**CONSEGNE DELL'ESERCIZIO**
A: Nel brano sulle genealogie di Cristo, elenca nell'ordine in cui compaiono tutti i nomi propri della frase che comincia con "Per il compimento della profezia".
B: Indica se ciascuna affermazione concorda con il brano sulle genealogie di Cristo, rispondendo sì o no e citando le parole del testo che lo decidono: (i) Matteo comincia la genealogia da Adamo; (ii) Luca comincia dal punto in cui narra il battesimo di Gesù da parte di Giovanni; (iii) fra Davide e Abramo le due genealogie differiscono per alcune generazioni.
C: Prosegui il brano sulle genealogie di Cristo a partire dalla sua ultima frase.

21. 31. Ma perché l'uno enumera le generazioni in linea discendente, l'altro invece per linea ascendente? Cercate di ascoltarlo, vi prego, attentamente, per quanto Dio vi aiuterà, ormai con animo sgombro di dubbi e libero da ogni molestia di sofismi intricati. Matteo enumera le generazioni in linea discendente per simboleggiare la discesa di nostro Signore Gesù Cristo, venuto per addossarsi i nostri peccati, affinché nel seme di Abramo venissero benedetti tutti i popoli. Ecco perché Matteo non comincia da Adamo: poiché tutto il genere umano deriva da lui; e non comincia neppure da Noè, poiché anche dalla stessa sua famiglia ebbe origine tutto il genere umano dopo il diluvio. Per il compimento della profezia bisognava mostrare che l'uomo Gesù Cristo discendeva non da Adamo, da cui provengono tutti gli uomini, o da Noè, da cui tutti gli uomini ebbero di nuovo origine, ma da Abramo che, quando tutta la terra era popolata, fu scelto da Dio affinché tutte le nazioni fossero benedette mediante il suo Discendente 84. Luca, al contrario, enumera le generazioni nella linea ascendente, non cominciando dalla stessa nascita del Signore ma dal punto ove narra che fu battezzato da Giovanni. Ora, allo stesso modo che nell'incarnazione il Signore si addossa i peccati del genere umano, così li prende su di sé per assolverli con la consacrazione del battesimo. Il primo perciò enumera le generazioni in linea discendente, per indicare simbolicamente il Cristo che discende per addossarsi i peccati, il secondo invece enumera le generazioni nella linea ascendente per indicare simbolicamente l'espiazione dei peccati, naturalmente non suoi ma nostri. Ma il primo discende attraverso Salomone, con la madre del quale aveva peccato Davide, il secondo ascende attraverso Natan, altro figlio del medesimo Davide, dal quale gli fu assolto il peccato. Leggiamo infatti che Natan fu inviato a lui per rimproverarlo e perché grazie al pentimento fosse sanato 85. Ambedue si sono incontrati quando sono arrivati a Davide, il primo lungo la linea discendente, l'altro lungo quella ascendente, e da Davide fino ad Abramo, o da Abramo fino a Davide non differiscono riguardo a nessuna generazione. In tal modo Cristo, figlio di Davide e figlio di Abramo, arriva fino a Dio. È necessario infatti che noi, rinnovati dal battesimo, dall'abolizione dei peccati siamo ricondotti a Dio.

**DATI REGISTRATI**
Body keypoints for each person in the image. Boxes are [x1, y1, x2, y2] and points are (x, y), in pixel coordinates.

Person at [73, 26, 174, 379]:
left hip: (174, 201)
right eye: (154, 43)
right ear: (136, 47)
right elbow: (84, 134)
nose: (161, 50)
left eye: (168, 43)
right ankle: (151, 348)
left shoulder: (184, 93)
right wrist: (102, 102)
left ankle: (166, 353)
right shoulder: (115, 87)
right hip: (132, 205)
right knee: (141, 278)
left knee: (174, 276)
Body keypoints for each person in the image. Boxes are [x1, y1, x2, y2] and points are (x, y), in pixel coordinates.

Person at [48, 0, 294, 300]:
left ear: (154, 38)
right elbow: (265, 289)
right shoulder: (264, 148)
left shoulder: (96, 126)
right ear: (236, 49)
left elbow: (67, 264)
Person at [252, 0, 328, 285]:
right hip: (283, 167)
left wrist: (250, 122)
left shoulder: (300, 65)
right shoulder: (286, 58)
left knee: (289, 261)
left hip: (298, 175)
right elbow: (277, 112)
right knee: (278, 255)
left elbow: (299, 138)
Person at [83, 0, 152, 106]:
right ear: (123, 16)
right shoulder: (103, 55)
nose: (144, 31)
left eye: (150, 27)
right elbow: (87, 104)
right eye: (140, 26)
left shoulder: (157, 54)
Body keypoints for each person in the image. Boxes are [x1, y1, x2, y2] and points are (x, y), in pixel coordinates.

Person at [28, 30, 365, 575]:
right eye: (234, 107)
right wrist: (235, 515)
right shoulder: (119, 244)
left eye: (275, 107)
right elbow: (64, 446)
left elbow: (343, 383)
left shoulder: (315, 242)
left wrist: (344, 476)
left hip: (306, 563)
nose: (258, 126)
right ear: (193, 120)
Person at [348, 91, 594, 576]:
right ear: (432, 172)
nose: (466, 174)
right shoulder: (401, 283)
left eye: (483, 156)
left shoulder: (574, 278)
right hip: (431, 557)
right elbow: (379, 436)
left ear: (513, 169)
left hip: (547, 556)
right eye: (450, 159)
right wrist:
==
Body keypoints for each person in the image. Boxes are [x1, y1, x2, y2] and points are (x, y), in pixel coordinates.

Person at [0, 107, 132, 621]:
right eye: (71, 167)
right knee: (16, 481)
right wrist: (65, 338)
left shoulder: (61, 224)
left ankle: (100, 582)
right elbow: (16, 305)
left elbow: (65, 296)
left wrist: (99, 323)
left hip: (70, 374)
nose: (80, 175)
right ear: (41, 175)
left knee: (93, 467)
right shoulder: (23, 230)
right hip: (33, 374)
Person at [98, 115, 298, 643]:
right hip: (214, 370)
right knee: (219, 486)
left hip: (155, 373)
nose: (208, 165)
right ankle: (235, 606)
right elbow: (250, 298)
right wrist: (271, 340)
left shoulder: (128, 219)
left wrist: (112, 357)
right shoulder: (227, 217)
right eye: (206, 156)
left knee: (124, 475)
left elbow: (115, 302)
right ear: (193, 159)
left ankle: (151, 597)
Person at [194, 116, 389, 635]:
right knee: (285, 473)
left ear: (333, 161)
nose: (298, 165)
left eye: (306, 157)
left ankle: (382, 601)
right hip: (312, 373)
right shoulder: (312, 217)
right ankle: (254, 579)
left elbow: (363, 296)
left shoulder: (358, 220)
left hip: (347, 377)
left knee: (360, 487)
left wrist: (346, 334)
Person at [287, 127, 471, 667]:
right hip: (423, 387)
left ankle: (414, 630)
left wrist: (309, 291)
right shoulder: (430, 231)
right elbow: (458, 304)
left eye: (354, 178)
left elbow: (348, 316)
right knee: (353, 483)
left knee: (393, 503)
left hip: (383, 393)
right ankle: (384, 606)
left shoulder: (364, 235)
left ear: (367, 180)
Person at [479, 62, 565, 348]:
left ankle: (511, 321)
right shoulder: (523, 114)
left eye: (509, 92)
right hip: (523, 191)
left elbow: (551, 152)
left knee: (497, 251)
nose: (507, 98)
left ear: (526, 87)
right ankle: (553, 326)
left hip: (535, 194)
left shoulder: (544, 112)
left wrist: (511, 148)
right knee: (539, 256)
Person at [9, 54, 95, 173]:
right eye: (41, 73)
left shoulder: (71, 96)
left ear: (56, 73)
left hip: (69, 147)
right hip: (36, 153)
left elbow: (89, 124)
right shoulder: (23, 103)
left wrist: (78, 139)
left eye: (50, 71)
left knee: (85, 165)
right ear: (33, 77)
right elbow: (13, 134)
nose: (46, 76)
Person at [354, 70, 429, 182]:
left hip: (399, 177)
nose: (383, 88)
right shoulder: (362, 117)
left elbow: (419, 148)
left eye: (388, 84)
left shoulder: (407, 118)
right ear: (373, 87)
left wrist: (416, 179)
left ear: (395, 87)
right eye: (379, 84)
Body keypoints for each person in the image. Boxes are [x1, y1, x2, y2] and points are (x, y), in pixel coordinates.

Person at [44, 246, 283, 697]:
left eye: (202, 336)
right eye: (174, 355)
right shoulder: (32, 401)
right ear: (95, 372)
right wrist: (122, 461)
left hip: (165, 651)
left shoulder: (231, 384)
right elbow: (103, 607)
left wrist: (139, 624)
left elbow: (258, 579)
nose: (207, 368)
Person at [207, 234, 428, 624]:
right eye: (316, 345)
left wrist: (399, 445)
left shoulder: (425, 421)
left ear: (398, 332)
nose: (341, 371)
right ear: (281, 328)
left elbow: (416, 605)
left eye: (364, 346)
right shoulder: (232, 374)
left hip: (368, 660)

**RISPOSTE FORNITE**
A: Gesù Cristo, Adamo, Noè, Abramo, Dio

B:
(i) No: "Ecco perché Matteo non comincia da Adamo".
(ii) Sì: "non cominciando dalla stessa nascita del Signore ma dal punto ove narra che fu battezzato da Giovanni".
(iii) No: "da Davide fino ad Abramo, o da Abramo fino a Davide non differiscono riguardo a nessuna generazione".

C:
Il numero quaranta nelle generazioni del Signore.
22. 32. Tuttavia nelle generazioni contate da Matteo ha un particolare risalto il numero quaranta. Le divine Scritture infatti hanno l'abitudine di non computare le cifre che oltrepassano l'intero di determinati numeri. Così parlano di quattrocento anni dopo l'uscita del popolo israelitico dall'Egitto 86, pur essendo essi quattrocentotrenta. Così anche qui una sola generazione che supera il numero quaranta non toglie a questo numero il suo carattere del tutto particolare. Orbene, questo numero simboleggia la vita, durante la quale si soffre su questa terra finché siamo come pellegrini lontani dal Signore 87, e nella quale è necessario assumere l'impegno temporale di annunciare la verità. Ora il numero dieci, per cui è simboleggiata la perfezione della felicità, moltiplicato per quattro in rapporto alle quattro età del mondo e alle quattro parti del mondo, fa quaranta. Ecco perché per quaranta giorni digiunarono non solo Mosè 88, ma anche Elia 89 e lo stesso Mediatore, nostro Signore Gesù Cristo 90. Poiché nel tempo presente è necessario astenersi dalle attrattive dei sensi. Anche per quarant'anni il popolo fu pellegrino nel deserto 91, il diluvio durò quaranta giorni 92. Per quaranta giorni dopo la risurrezione il Signore si trattenne con i discepoli convincendoli della realtà del corpo risorto 93. Con ciò volle indicare che in questa vita, in cui siamo pellegrini lontani da Dio 94, il numero quaranta - com'è stato già detto - ci mostra allegoricamente che ci è necessario il memoriale del corpo del Signore, che celebriamo nella Chiesa finché egli non tornerà 95. Poiché dunque nostro Signore discese in questa vita e il Verbo si fece carne 96 per essere immolato a causa dei nostri peccati e risuscitare per la nostra giustificazione 97, Matteo si attenne al numero quaranta; in tal modo quella sola generazione che supera il numero quaranta non lo pregiudica, allo stesso modo che i trent'anni non pregiudicano la completezza dei quattrocento, oppure essa simboleggia che lo stesso Signore, con l'aggiunta del quale si hanno quarantuno generazioni, discese nella nostra vita per addossarsi i nostri peccati in modo tuttavia che risulti distinto da questa vita, grazie alla sua personale e singolare superiorità per cui è uomo ed è nello stesso tempo anche Dio. Di lui solo è detto ciò che non si è mai potuto né si potrà dire mai di alcun altro uomo santo, per quanto si voglia perfetto in sapienza e in giustizia: il Verbo si è fatto carne 98.
Perché Luca enumera settantasette generazioni.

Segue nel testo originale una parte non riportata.